──────── SUPPLIED RECORDS ────────

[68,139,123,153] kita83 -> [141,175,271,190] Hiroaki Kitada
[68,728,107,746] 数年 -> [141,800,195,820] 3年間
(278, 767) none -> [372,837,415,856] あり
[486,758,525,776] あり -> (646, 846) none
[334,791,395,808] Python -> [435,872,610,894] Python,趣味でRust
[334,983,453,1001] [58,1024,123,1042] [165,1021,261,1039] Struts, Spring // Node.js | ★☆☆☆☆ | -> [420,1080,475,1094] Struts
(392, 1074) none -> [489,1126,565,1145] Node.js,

────────
──────── SUPPLIED RECORDS ────────

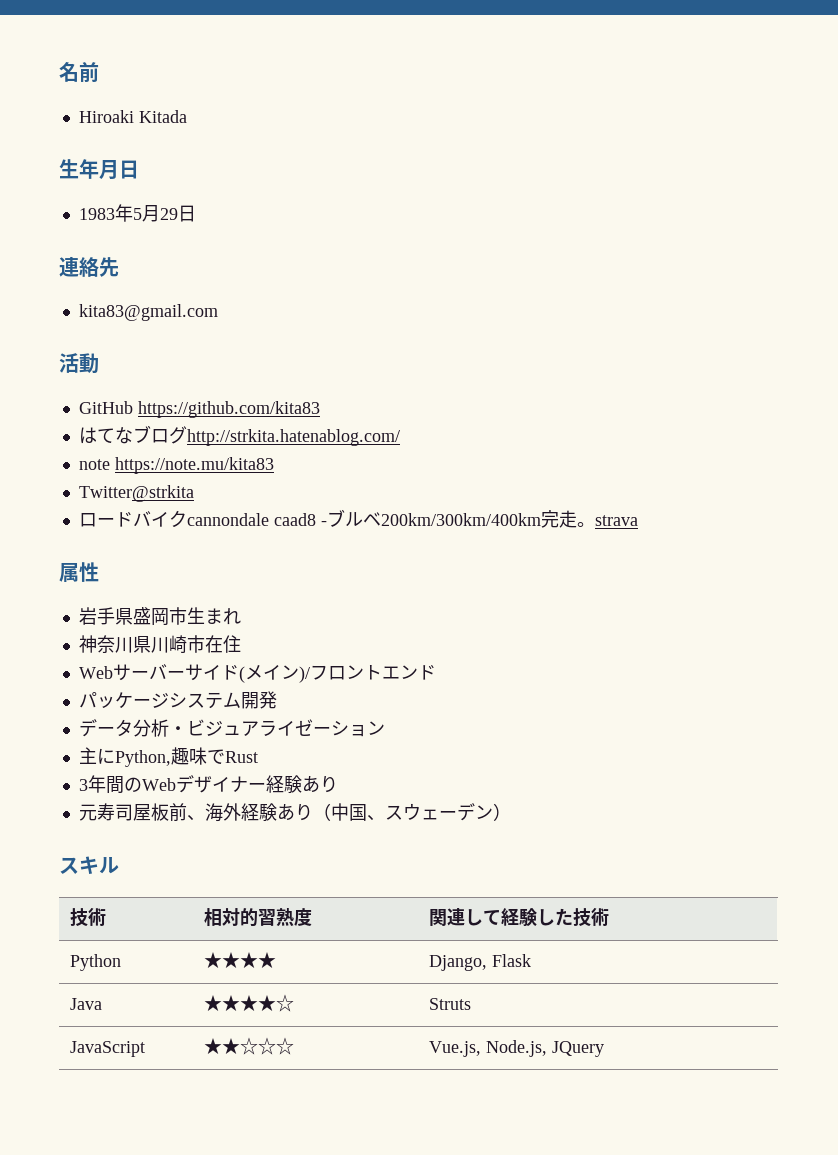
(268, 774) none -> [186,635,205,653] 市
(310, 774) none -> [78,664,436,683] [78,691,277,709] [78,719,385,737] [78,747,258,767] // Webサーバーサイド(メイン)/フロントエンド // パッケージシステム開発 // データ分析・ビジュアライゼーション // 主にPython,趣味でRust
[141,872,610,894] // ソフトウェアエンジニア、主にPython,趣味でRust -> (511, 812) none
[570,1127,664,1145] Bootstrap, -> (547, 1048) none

────────
──────── SUPPLIED RECORDS ────────

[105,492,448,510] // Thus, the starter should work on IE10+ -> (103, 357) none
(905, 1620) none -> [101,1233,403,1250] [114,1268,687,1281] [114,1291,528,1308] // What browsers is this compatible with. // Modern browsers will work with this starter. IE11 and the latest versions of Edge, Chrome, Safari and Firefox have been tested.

────────

# TASK ITEM
Above are the records; repeat exactly the lines from the one holding "(268, 774) none -> [186,635,205,653] 市" down to the one holding "(310, 774) none", end lines included.

# ANSWER TO THIS PROBLEM
(268, 774) none -> [186,635,205,653] 市
(310, 774) none -> [78,664,436,683] [78,691,277,709] [78,719,385,737] [78,747,258,767] // Webサーバーサイド(メイン)/フロントエンド // パッケージシステム開発 // データ分析・ビジュアライゼーション // 主にPython,趣味でRust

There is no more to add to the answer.